Kemudian Nabi bertanya mengenai umatnya dan Allah pun berfirman, “Wahai Muhammad masukkan umatmu yang tidak dihisab lewat pintu sebelah kanan. Mereka bebas masuk pintu-pintu lainnya.” Kemudian Nabi pun bersabda, “Demi Muhmmad yang jiwanya ada ditangan-Nya, jarak antara kedua panel daun pintu surga adalah seperti Mekah dan Hajar atau Hajar dan Mekah.”

Hadits ini menjadi pijakan kuat bagi informasi mengenai luas pintu surga yang gaib bagi kita itu. Jarak antara Mekah dan Hajar sendiri diperkirakan berjarak 1160 km. Sedangkan dalam redaksi lain yang juga diyakini keshahihannya, jarak pintu surga adalah seperti Mekah dan Basrah, yakni 1250 km.

Di luar penjelasan ini terdapat beberapa hadits yang dianggap lebih lemah semisal hadits riwayat Ahmad dalam Musnad-nya yang ia dengar dari Al-Jariri yang berkata bahwa Nabi saw bersabda, “Jarak antara dua daun pintu surga adalah empat puluh tahun.

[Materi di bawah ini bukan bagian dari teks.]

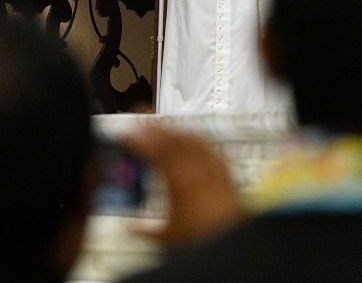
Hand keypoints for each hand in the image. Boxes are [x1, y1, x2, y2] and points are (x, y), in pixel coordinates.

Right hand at [123, 125, 243, 246]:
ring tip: (167, 128)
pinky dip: (200, 142)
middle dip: (158, 128)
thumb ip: (144, 230)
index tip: (129, 133)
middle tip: (144, 121)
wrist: (231, 239)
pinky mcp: (228, 174)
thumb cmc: (203, 236)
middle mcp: (198, 170)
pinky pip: (212, 149)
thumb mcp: (167, 237)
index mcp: (178, 180)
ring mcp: (215, 169)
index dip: (141, 139)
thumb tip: (129, 229)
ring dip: (179, 132)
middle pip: (176, 139)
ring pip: (195, 141)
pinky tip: (197, 143)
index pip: (156, 150)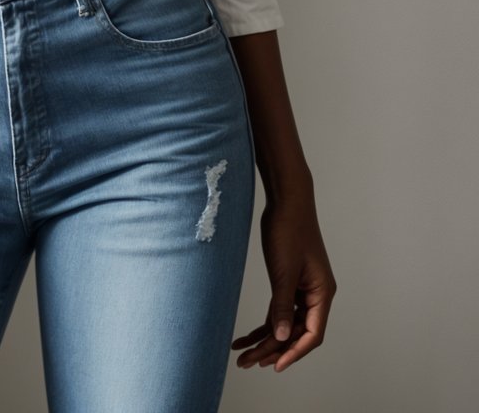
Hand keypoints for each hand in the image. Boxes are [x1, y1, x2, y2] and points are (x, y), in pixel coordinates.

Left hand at [232, 192, 336, 371]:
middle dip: (274, 350)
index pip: (312, 334)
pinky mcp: (289, 282)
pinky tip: (246, 336)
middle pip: (296, 332)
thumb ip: (281, 305)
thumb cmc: (289, 230)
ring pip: (285, 323)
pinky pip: (278, 310)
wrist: (286, 200)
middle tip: (250, 363)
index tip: (276, 365)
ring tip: (243, 356)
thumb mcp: (284, 271)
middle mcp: (315, 295)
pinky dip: (264, 324)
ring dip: (266, 340)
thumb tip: (279, 338)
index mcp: (322, 293)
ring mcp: (303, 289)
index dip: (295, 352)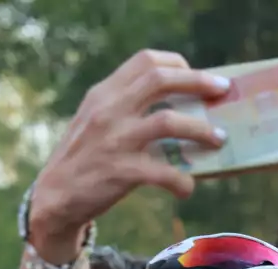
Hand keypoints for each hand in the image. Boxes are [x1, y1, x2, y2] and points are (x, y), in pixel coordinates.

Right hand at [28, 50, 229, 253]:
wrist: (54, 197)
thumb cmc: (85, 159)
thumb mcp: (97, 120)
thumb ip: (125, 106)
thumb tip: (178, 104)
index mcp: (105, 94)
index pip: (145, 62)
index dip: (177, 65)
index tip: (198, 77)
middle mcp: (109, 110)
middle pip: (159, 80)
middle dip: (198, 82)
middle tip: (223, 92)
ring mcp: (115, 140)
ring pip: (168, 122)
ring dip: (201, 130)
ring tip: (220, 140)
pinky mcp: (121, 172)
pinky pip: (164, 173)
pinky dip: (183, 181)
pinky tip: (187, 189)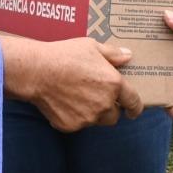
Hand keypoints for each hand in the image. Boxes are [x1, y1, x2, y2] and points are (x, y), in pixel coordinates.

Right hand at [6, 37, 142, 131]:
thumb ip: (113, 54)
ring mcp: (88, 118)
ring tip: (79, 98)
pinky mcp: (72, 126)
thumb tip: (128, 56)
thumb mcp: (92, 47)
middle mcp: (104, 104)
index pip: (134, 102)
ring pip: (97, 121)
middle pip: (115, 115)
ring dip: (94, 114)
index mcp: (114, 84)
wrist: (36, 72)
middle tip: (98, 97)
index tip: (133, 110)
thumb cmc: (64, 55)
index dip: (136, 108)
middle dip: (110, 108)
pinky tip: (65, 103)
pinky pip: (79, 124)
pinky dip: (75, 117)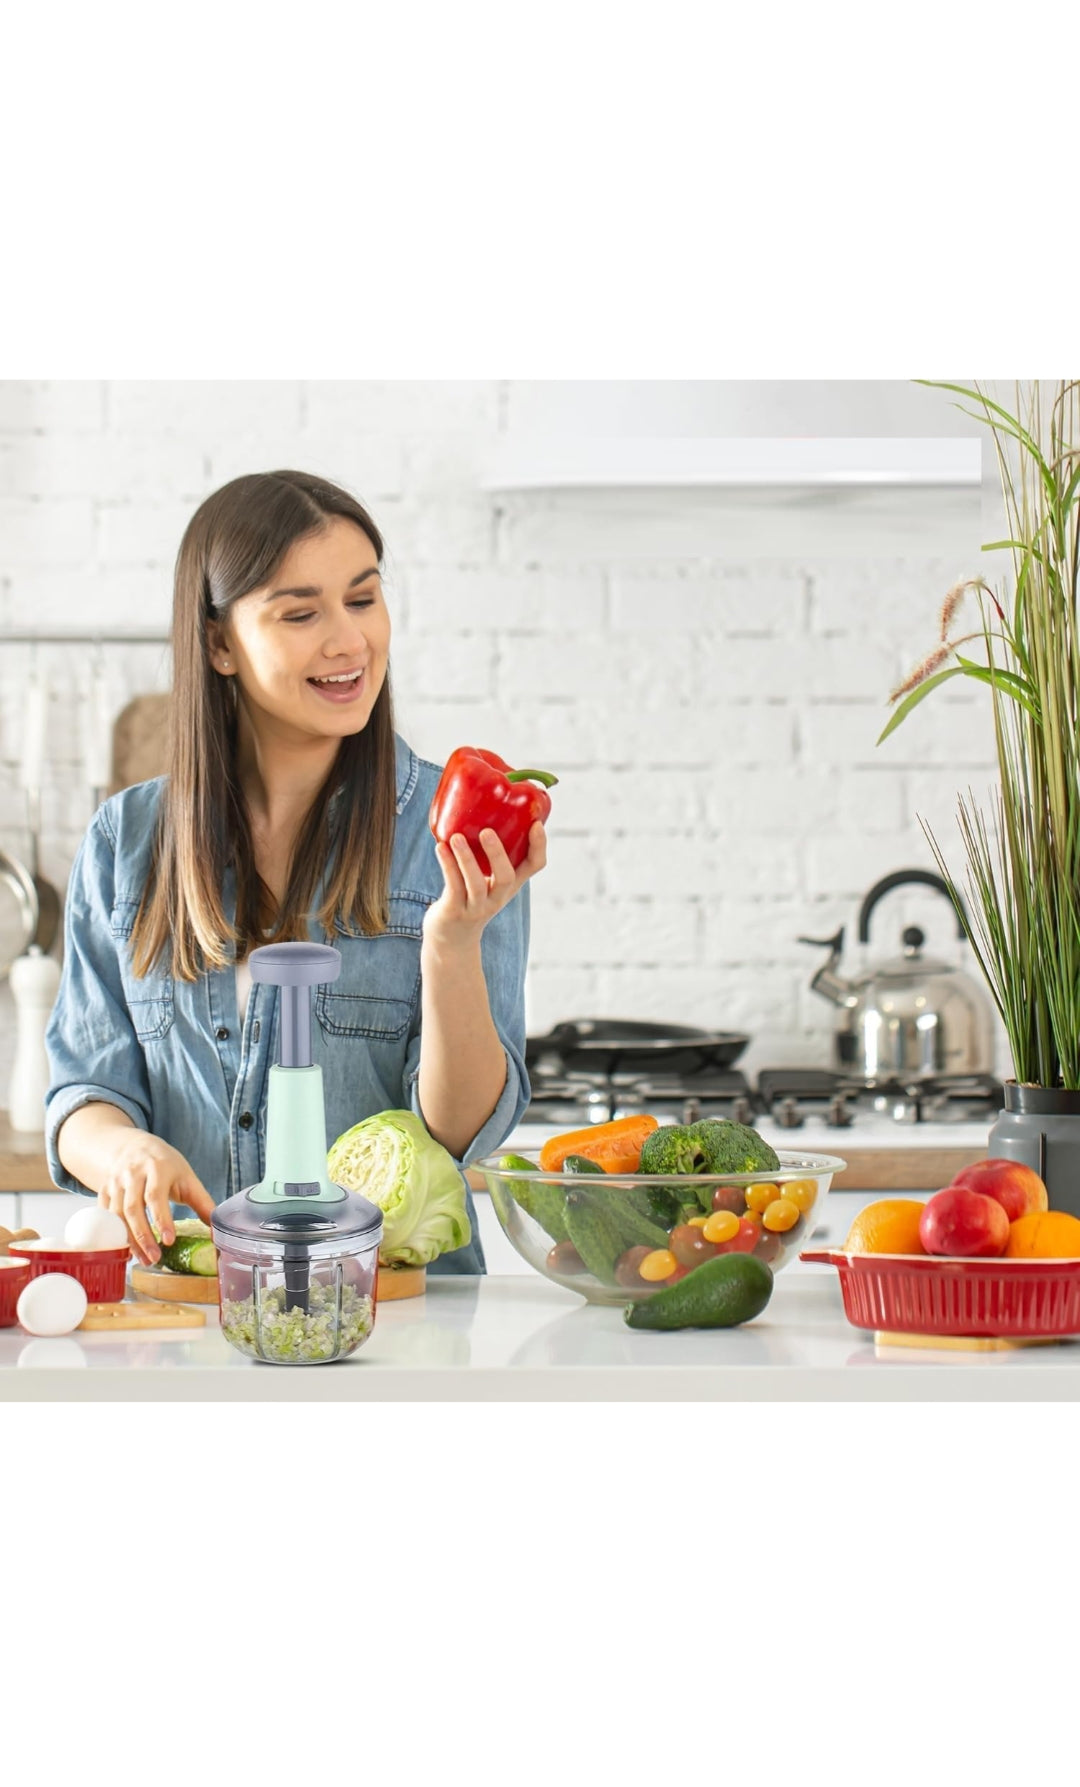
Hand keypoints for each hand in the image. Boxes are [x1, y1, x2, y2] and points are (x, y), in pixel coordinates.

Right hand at [96, 1133, 215, 1265]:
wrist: (133, 1146)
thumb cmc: (165, 1165)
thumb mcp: (187, 1176)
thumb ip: (202, 1202)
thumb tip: (216, 1230)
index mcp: (157, 1167)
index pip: (156, 1195)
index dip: (161, 1219)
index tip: (170, 1241)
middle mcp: (132, 1173)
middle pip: (132, 1208)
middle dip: (143, 1236)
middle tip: (156, 1258)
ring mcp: (115, 1182)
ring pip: (117, 1215)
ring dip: (130, 1240)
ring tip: (146, 1259)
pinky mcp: (104, 1191)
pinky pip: (106, 1216)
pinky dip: (114, 1235)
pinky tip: (128, 1251)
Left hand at [425, 821, 546, 948]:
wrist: (451, 939)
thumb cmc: (469, 898)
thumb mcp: (486, 879)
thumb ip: (486, 854)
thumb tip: (480, 807)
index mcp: (510, 884)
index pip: (535, 866)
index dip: (539, 846)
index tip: (536, 824)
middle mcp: (498, 897)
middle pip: (506, 877)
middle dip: (497, 853)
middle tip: (486, 831)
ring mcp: (476, 907)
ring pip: (475, 883)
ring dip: (465, 858)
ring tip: (456, 837)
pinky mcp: (455, 911)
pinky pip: (453, 886)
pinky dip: (447, 865)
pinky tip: (440, 847)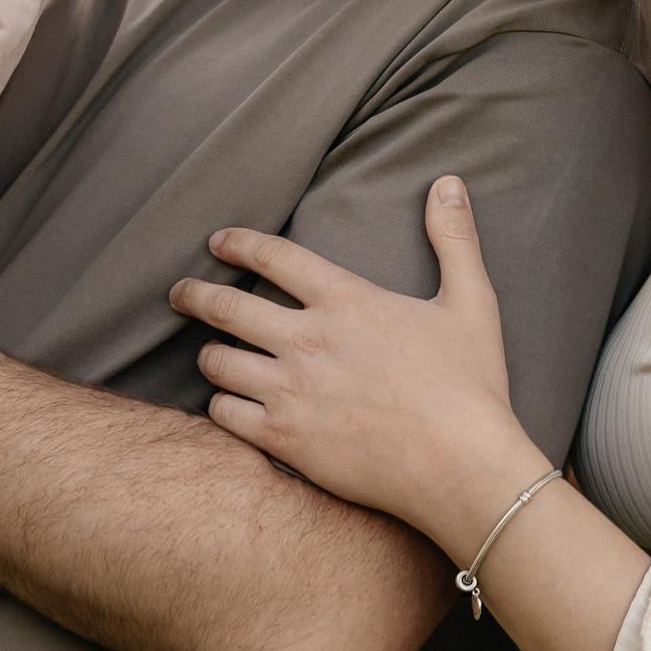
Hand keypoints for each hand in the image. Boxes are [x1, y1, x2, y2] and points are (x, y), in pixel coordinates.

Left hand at [167, 176, 550, 557]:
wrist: (465, 469)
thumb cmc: (471, 387)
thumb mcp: (472, 302)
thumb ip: (455, 239)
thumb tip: (448, 182)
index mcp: (346, 300)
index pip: (273, 256)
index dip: (238, 244)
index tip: (217, 242)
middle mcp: (308, 340)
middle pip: (226, 307)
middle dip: (193, 296)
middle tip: (179, 293)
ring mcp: (291, 391)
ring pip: (217, 363)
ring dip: (210, 355)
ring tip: (210, 355)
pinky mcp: (284, 440)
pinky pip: (225, 415)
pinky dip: (221, 405)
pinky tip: (228, 404)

Pada suatu hari, ia penuh sesak.” Sementara itu, hadits lain ada yang menyebut luas antara dua daun pintu surga adalah tujuh puluh tahun perjalanan. Waallahu A’lam.

Mengenai ciri-ciri pintu surga didapat penjelasan dari Walid bin Muslim bahwa pintu-pintu surga itu dapat dilihat oleh manusia. Bagian luar pintu-pintu surga itu dapat dilihat dari dalam dan bagian dalamnya dapat dilihat dari luar. Menurutnya, pintu surga itu dapat berbicara dan orang dapat berbicara dengannya. Pintu-pintu surga juga memahami perkataan seperti, “Bukalah atau tutuplah.”

Ciri pintu surga yang lain adalah memiliki rantai sebagaimana diberitakan Anas bin Malik. Ia menyebut bahwa Nabi pernah berkata, beliaulah yang pertama kali memegang rantai pintu surga dan itu merupakan kebanggaan tinggi yang tak ada kebanggaan lain melebihi itu. Ibnu Uyainah juga menyebut, sebagaimana diriwayatkan Imam Tirmidzi bahwa Nabi saw menyebut rantai itu dipegang beliau dan kemudian digerak-gerakkannya. Demikian sebagaimana ditulis Ibnu a-Qayyim Al-Jauziyyah dalam Tamasya ke Surga.

Selanjutnya ciri pintu surga dianggap bersesuaian dengan keadaan surga yang bertingkat-tingkat. Jadi surga yang lebih tinggi memiliki pintu yang lebih luas dibanding tingkatan surga yang lebih rendah. Secara logis juga diyakini, jika luas surga bermacam-macam maka luas pintunya juga bermacam-macam. Waallahu a’lamu bishawab.